Roasted Sunchokes


Jerusalem Artichokes (Helianthus tuberosus):

They are not from Jerusalem, nor are they part of the artichoke family. These are often called sunchoke, sunroot, or earth apple, and they are tuberous roots of a species of sunflower native to central North America. It is cultivated widely across this temperate zone for its tuber, and used as a starchy root vegetable like potatoes and turnips.
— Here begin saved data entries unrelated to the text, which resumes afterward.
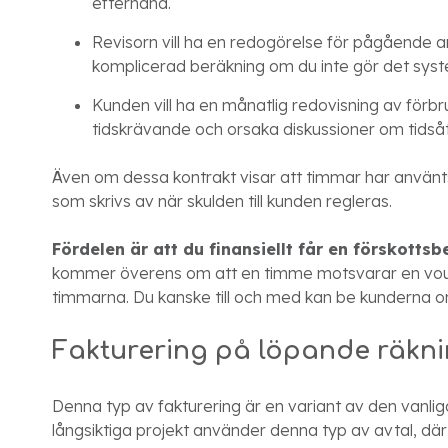
efterhand.
Revisorn vill ha en redogörelse för pågående ar
komplicerad beräkning om du inte gör det syst
Kunden vill ha en månatlig redovisning av förbr
tidskrävande och orsaka diskussioner om tids
Även om dessa kontrakt visar att timmar har använts,
som skrivs av när skulden till kunden regleras.
Fördelen är att du finansiellt får en förskottsb
kommer överens om att en timme motsvarar en vouche
timmarna. Du kanske till och med kan be kunderna om
Fakturering på löpande räkn
Denna typ av fakturering är en variant av den vanliga
långsiktiga projekt använder denna typ av avtal, där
Similarly to celery root, it will oxidize when sliced, so it's best to use them right away or store them in acidulated water (water with the juice of one lemon) if you're not using immediately.


Benefits:

A good source of iron, potassium and thiamin, sunchokes are low in calories and high in fiber. The primary carbohydrate they contain is inulin, which has little effect on blood sugar and is therefore beneficial for diabetes or pre-diabetes.


How do you eat Sunchokes?

Sunchokes can be served raw, roasted, fried, pureed into soups, or steamed. When roasted, the skin becomes flaky and the flesh becomes tender, but the taste of a sunchoke is slightly nutty and sweet. Cooked sunchokes are best when eaten within 2 days. The skin doesn't have to be peeled, making it even more quick and easy to cook with them.


Easy Recipe:

Once the sunchokes are completely cleaned, drizzle a little oil, salt, and pepper over them and roast at 425°F for about 35 minutes turning once in between.


Note:

Try with a little thyme. Use anywhere you would potatoes or turnips: salad, pasta, snack.